**Work request**
Reproduce the data word for word, starting at its very first line and ending at the line that contains "Азербайджан", with both of those lines included.

**Source data**
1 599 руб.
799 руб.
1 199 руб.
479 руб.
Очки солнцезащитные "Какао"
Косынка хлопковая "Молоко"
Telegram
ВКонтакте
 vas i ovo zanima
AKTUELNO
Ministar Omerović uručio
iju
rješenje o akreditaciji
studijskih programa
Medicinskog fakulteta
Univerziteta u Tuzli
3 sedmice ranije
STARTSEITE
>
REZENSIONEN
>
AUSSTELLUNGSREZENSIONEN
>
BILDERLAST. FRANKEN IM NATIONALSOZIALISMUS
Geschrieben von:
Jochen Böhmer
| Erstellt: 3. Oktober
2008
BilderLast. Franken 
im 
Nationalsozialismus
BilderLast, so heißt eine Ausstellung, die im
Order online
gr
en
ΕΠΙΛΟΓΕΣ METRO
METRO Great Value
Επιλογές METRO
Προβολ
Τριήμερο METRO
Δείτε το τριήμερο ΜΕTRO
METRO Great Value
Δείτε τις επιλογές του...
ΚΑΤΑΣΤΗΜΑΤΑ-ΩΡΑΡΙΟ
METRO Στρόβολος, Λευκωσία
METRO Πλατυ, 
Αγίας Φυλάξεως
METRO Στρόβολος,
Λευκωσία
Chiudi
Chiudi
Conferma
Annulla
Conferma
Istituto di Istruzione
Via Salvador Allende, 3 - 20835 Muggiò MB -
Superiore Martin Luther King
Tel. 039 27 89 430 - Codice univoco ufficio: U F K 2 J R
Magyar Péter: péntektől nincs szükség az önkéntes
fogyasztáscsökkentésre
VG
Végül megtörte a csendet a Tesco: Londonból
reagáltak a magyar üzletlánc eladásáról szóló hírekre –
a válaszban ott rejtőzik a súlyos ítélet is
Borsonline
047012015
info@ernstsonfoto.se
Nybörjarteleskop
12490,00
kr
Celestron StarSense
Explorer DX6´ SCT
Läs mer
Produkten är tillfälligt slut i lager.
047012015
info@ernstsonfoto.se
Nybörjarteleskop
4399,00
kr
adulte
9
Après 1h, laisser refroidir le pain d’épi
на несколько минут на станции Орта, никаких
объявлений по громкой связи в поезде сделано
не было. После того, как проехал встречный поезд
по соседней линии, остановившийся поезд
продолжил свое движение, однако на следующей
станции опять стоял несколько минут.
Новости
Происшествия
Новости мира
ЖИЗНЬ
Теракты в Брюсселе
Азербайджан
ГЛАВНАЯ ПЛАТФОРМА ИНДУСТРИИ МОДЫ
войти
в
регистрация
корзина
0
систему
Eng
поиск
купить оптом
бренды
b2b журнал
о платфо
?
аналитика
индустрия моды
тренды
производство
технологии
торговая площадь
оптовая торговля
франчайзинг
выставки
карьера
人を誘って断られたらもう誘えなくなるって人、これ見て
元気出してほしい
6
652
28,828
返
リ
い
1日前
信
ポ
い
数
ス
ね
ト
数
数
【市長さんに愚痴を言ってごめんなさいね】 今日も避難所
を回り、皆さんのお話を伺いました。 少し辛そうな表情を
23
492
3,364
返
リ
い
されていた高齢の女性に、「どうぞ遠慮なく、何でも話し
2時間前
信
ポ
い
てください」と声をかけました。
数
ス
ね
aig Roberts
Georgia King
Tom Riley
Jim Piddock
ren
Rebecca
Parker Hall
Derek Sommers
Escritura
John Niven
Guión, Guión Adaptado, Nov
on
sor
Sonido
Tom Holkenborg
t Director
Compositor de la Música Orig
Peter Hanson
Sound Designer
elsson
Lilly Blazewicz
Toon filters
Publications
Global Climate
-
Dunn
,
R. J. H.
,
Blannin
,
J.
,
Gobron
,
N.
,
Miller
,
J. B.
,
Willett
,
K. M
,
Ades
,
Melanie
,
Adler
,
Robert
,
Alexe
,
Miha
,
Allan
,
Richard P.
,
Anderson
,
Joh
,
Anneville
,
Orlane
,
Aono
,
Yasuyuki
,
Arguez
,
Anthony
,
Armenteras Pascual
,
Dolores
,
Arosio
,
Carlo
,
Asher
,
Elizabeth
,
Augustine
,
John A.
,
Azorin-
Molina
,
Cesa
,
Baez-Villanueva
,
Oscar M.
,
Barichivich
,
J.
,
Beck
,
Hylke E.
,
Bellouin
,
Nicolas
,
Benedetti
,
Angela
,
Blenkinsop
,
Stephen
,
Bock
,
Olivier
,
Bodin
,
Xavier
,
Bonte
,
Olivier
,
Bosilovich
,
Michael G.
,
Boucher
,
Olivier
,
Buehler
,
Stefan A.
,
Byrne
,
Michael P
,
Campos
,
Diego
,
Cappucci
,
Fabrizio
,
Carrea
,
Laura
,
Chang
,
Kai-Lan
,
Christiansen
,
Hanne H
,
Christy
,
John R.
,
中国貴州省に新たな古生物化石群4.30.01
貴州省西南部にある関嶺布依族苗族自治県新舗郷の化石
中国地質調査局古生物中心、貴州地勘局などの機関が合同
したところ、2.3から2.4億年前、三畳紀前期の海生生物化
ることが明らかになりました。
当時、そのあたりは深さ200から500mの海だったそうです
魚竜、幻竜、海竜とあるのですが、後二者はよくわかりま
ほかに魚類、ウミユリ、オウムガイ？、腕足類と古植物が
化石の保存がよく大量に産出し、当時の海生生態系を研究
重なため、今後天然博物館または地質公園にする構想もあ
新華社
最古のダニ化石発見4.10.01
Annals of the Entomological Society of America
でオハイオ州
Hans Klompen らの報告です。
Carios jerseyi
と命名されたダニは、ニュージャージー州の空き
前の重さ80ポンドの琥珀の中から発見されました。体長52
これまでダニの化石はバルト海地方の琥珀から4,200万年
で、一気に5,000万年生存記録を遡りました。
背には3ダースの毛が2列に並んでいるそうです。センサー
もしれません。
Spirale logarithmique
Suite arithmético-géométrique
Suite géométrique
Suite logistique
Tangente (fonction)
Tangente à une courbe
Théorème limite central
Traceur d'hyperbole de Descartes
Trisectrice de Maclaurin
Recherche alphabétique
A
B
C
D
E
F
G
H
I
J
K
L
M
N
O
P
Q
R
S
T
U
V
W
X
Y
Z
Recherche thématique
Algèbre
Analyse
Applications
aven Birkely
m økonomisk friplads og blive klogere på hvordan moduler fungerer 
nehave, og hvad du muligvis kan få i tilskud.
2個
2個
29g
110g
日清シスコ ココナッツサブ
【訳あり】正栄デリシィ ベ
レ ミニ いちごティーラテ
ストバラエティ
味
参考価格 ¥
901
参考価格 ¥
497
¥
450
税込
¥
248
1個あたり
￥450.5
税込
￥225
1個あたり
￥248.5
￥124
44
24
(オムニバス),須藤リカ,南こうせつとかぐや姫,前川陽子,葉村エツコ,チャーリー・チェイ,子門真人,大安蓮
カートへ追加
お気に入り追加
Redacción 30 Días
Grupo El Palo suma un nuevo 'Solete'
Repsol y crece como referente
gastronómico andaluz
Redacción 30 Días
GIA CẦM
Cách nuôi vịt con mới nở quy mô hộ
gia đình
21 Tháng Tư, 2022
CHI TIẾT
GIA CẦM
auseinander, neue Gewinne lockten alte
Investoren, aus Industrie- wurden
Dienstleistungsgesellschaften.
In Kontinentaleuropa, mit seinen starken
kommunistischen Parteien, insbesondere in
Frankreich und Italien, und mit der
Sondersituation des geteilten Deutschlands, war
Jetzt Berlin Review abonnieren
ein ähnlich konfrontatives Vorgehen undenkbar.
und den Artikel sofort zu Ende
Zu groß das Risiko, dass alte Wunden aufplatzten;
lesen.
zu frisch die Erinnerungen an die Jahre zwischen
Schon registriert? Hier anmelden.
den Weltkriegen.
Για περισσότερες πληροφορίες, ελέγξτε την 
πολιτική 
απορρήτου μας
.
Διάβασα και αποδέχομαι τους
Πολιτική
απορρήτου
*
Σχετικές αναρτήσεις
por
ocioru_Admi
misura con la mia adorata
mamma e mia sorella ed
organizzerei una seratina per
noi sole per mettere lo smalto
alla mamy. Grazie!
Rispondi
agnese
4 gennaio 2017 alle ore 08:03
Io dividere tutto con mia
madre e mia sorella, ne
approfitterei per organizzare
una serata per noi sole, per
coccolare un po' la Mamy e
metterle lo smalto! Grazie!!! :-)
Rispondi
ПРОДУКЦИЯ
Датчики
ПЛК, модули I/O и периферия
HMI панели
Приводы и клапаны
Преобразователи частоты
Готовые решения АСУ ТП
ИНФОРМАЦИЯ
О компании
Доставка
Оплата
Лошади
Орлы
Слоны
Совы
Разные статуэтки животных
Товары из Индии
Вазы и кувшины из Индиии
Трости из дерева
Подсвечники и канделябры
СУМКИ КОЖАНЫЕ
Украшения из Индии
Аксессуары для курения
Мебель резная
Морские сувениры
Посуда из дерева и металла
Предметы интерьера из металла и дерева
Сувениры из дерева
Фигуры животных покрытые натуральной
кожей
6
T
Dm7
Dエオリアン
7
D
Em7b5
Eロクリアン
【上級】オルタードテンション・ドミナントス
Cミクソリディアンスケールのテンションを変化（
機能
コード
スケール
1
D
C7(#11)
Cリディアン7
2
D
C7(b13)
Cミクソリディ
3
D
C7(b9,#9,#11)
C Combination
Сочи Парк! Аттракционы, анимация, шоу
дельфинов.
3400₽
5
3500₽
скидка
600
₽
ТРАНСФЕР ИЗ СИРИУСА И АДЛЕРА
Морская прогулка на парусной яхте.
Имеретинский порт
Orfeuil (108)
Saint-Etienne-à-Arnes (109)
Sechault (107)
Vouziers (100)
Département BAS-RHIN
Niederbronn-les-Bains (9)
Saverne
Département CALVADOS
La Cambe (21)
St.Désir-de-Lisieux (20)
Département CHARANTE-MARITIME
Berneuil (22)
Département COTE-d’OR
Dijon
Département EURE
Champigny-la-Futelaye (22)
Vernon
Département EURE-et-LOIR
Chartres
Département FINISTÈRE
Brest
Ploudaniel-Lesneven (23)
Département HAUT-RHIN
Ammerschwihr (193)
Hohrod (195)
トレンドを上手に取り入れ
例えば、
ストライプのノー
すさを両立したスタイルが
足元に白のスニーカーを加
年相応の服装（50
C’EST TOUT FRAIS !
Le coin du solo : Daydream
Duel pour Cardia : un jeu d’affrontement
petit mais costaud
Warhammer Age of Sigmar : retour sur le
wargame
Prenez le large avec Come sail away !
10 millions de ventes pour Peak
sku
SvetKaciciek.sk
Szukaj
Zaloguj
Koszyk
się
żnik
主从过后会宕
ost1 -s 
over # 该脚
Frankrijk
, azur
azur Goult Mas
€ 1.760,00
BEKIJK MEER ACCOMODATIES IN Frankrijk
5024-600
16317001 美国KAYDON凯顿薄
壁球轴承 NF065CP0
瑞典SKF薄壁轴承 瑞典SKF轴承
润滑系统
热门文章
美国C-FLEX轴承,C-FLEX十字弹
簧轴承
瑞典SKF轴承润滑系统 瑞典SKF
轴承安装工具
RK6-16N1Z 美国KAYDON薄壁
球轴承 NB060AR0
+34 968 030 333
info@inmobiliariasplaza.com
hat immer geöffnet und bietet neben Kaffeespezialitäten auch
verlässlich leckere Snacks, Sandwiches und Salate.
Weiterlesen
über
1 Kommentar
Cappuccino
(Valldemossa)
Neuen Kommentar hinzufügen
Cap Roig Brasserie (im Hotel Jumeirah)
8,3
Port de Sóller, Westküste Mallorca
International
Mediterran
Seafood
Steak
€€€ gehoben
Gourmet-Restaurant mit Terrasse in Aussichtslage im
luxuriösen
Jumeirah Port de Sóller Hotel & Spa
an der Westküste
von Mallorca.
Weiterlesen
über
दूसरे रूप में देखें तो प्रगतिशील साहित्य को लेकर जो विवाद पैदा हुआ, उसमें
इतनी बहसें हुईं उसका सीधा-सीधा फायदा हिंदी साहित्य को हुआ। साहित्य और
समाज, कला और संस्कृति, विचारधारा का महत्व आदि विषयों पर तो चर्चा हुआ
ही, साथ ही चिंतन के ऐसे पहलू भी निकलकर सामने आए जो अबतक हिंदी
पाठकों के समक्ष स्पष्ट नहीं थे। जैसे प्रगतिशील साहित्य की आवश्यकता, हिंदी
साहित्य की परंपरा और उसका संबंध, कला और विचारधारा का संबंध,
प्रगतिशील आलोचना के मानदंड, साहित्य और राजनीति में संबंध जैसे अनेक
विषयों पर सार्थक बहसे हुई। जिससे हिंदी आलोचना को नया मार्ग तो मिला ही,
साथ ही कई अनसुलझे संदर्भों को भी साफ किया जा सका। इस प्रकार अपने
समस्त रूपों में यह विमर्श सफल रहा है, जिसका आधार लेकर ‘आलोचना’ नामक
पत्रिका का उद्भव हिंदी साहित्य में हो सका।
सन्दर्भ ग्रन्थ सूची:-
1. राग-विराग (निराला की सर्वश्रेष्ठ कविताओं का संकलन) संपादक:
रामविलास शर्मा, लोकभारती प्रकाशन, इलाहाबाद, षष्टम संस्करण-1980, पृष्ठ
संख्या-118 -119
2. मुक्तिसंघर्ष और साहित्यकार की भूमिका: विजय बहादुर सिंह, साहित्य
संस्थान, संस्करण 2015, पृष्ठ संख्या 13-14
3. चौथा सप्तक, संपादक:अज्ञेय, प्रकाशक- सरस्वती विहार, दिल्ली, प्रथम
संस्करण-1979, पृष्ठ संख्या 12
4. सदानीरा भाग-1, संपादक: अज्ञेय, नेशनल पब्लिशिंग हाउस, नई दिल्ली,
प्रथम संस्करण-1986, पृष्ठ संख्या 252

**Task solution**
1 599 руб.
799 руб.
1 199 руб.
479 руб.
Очки солнцезащитные "Какао"
Косынка хлопковая "Молоко"
Telegram
ВКонтакте
 vas i ovo zanima
AKTUELNO
Ministar Omerović uručio
iju
rješenje o akreditaciji
studijskih programa
Medicinskog fakulteta
Univerziteta u Tuzli
3 sedmice ranije
STARTSEITE
>
REZENSIONEN
>
AUSSTELLUNGSREZENSIONEN
>
BILDERLAST. FRANKEN IM NATIONALSOZIALISMUS
Geschrieben von:
Jochen Böhmer
| Erstellt: 3. Oktober
2008
BilderLast. Franken 
im 
Nationalsozialismus
BilderLast, so heißt eine Ausstellung, die im
Order online
gr
en
ΕΠΙΛΟΓΕΣ METRO
METRO Great Value
Επιλογές METRO
Προβολ
Τριήμερο METRO
Δείτε το τριήμερο ΜΕTRO
METRO Great Value
Δείτε τις επιλογές του...
ΚΑΤΑΣΤΗΜΑΤΑ-ΩΡΑΡΙΟ
METRO Στρόβολος, Λευκωσία
METRO Πλατυ, 
Αγίας Φυλάξεως
METRO Στρόβολος,
Λευκωσία
Chiudi
Chiudi
Conferma
Annulla
Conferma
Istituto di Istruzione
Via Salvador Allende, 3 - 20835 Muggiò MB -
Superiore Martin Luther King
Tel. 039 27 89 430 - Codice univoco ufficio: U F K 2 J R
Magyar Péter: péntektől nincs szükség az önkéntes
fogyasztáscsökkentésre
VG
Végül megtörte a csendet a Tesco: Londonból
reagáltak a magyar üzletlánc eladásáról szóló hírekre –
a válaszban ott rejtőzik a súlyos ítélet is
Borsonline
047012015
info@ernstsonfoto.se
Nybörjarteleskop
12490,00
kr
Celestron StarSense
Explorer DX6´ SCT
Läs mer
Produkten är tillfälligt slut i lager.
047012015
info@ernstsonfoto.se
Nybörjarteleskop
4399,00
kr
adulte
9
Après 1h, laisser refroidir le pain d’épi
на несколько минут на станции Орта, никаких
объявлений по громкой связи в поезде сделано
не было. После того, как проехал встречный поезд
по соседней линии, остановившийся поезд
продолжил свое движение, однако на следующей
станции опять стоял несколько минут.
Новости
Происшествия
Новости мира
ЖИЗНЬ
Теракты в Брюсселе
Азербайджан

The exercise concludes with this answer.